◆ Exercise directions
Each record should be copied exactly into the answer, and no picture should go with it.

--- Information Enclosed Below ---

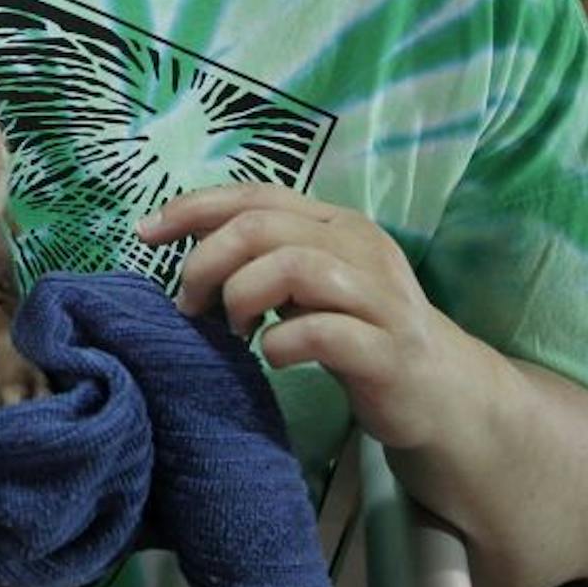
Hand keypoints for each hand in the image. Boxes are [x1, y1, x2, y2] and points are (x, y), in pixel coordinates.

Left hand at [139, 183, 466, 450]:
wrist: (441, 392)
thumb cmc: (358, 332)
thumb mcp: (309, 284)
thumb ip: (262, 256)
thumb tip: (188, 247)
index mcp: (335, 223)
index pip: (256, 194)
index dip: (194, 208)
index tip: (146, 233)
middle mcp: (361, 247)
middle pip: (263, 227)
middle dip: (207, 263)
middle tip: (191, 307)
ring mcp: (379, 297)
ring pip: (293, 266)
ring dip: (242, 297)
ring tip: (235, 331)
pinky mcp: (387, 350)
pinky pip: (322, 332)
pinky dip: (280, 344)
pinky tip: (273, 358)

--- End of Enclosed Information ---

◆ Result of this task
Hand keypoints for each hand in the image. Boxes are [x1, y1, x2, y2] and points are (x, y), in pixel coordinates.

Left hand at [139, 183, 466, 450]:
wrist: (441, 392)
thumb cmc: (358, 332)
thumb mcp: (309, 284)
thumb ip: (262, 256)
thumb tip: (188, 247)
index mcp: (335, 223)
index pip: (256, 194)
index dip: (194, 208)
index tip: (146, 233)
middle mcp: (361, 247)
middle pip: (263, 227)
middle dip: (207, 263)
middle tip: (191, 307)
ring mcp: (379, 297)
ring pip: (293, 266)
ring dip: (242, 297)
ring tip: (235, 331)
pinky mcp: (387, 350)
pinky pip: (322, 332)
pinky dip: (280, 344)
pinky tip: (273, 358)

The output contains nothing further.